> _Material provided_
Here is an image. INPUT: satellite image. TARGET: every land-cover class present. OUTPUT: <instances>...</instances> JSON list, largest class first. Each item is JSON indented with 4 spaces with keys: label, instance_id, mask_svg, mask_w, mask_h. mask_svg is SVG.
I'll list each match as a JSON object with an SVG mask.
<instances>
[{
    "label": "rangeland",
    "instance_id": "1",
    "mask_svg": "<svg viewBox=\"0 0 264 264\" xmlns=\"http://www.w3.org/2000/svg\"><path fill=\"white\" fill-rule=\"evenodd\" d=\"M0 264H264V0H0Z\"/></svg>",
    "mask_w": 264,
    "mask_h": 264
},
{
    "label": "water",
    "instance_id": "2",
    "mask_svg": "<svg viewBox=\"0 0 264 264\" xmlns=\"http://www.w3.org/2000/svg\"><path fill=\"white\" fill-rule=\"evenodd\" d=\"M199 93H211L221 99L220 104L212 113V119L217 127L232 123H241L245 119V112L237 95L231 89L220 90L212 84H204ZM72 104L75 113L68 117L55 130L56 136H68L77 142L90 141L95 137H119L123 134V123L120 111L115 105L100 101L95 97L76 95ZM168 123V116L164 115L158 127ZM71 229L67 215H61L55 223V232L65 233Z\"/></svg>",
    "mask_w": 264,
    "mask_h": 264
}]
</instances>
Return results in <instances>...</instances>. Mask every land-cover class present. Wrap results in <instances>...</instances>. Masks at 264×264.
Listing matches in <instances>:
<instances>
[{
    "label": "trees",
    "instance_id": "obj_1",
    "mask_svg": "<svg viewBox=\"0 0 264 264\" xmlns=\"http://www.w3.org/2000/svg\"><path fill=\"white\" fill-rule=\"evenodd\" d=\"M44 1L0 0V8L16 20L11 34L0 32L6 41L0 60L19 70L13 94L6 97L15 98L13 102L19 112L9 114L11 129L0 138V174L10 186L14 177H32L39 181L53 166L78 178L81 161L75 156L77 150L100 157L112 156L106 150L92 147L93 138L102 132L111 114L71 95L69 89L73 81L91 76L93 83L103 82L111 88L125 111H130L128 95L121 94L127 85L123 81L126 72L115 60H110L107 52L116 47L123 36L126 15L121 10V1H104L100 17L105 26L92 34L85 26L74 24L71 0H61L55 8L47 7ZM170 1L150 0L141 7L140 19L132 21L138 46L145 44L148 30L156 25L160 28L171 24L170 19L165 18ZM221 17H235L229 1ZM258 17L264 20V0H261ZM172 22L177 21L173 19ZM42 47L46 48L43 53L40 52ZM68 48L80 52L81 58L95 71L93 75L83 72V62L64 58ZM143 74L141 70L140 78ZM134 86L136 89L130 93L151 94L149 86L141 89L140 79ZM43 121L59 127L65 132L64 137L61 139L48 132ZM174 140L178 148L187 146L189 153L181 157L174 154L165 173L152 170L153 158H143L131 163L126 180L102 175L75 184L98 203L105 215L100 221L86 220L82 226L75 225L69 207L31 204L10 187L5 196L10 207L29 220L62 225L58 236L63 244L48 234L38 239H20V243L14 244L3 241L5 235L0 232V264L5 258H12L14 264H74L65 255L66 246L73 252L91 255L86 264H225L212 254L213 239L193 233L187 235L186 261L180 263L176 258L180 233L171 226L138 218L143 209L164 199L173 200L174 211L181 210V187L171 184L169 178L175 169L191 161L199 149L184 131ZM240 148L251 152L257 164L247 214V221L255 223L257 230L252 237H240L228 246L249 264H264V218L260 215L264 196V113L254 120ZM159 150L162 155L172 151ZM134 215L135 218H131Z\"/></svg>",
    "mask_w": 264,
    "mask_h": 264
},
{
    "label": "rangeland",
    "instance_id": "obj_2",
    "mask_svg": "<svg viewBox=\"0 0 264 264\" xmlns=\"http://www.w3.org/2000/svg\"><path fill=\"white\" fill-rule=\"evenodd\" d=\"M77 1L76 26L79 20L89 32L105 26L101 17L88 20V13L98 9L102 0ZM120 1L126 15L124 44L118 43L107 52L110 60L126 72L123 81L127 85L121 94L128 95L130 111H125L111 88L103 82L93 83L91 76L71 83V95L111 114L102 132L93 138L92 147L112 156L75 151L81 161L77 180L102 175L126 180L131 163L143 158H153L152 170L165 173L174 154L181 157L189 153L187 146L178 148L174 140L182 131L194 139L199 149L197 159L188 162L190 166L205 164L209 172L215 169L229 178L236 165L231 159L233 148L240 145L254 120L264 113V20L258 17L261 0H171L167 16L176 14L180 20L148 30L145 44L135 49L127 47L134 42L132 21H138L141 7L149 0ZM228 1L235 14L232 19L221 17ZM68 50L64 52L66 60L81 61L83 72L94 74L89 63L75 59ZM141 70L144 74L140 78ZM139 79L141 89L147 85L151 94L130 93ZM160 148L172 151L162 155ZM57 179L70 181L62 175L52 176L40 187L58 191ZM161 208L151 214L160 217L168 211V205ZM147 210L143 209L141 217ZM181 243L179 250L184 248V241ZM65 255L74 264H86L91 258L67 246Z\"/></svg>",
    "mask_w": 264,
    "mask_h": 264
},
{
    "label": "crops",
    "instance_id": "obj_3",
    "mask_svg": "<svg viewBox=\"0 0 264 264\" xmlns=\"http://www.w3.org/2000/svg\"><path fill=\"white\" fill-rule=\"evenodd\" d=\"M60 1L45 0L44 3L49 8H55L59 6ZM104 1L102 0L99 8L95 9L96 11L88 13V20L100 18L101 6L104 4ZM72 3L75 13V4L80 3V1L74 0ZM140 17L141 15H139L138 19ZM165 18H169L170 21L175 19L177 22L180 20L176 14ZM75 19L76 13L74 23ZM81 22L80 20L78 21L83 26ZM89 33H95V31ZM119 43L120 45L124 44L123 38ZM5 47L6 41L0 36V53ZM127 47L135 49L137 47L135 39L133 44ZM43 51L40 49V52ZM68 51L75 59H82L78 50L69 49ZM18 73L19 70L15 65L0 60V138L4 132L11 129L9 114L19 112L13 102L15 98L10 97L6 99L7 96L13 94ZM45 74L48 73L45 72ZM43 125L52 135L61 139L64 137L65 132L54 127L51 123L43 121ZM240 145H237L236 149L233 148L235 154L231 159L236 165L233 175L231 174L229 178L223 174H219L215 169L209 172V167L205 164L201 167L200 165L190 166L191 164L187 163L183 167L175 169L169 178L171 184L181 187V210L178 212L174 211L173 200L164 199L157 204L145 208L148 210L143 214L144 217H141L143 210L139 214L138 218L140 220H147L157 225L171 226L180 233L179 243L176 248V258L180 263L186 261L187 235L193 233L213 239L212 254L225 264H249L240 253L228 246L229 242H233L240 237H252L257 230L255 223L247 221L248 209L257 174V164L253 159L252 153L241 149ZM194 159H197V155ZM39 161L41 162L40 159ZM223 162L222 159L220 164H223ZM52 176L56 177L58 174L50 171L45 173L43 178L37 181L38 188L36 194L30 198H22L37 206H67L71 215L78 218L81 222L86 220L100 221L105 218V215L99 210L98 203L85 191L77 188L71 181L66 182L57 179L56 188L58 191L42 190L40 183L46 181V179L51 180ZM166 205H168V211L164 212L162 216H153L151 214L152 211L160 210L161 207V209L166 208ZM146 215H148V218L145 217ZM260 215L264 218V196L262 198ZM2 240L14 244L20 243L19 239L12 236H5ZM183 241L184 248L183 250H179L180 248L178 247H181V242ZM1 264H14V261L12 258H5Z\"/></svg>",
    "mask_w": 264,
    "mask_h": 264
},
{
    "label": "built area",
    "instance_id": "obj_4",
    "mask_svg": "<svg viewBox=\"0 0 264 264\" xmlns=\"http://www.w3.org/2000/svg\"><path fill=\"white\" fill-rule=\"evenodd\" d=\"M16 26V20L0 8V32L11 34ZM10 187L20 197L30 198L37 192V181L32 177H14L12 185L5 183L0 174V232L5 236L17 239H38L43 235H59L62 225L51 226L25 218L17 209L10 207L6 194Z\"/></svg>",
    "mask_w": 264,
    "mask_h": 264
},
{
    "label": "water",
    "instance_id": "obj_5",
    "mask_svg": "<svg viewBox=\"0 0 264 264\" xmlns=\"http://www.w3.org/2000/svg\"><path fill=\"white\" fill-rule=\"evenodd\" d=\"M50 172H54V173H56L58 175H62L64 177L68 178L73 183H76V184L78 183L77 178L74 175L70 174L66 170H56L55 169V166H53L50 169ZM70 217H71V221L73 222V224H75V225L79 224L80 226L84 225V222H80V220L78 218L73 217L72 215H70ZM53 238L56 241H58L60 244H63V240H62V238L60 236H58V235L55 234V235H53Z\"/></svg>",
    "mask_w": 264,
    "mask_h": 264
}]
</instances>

> _Task goal_
List every line of the records above that contains the word "with", copying each such line in full.

> _Written response_
Here is an image. INPUT: satellite image. TARGET: every land-cover class present. OUTPUT: <instances>...</instances> JSON list, largest class first. Each item is JSON indented with 4 spaces with keys: label, instance_id, mask_svg, mask_w, mask_h. mask_svg is SVG.
I'll list each match as a JSON object with an SVG mask.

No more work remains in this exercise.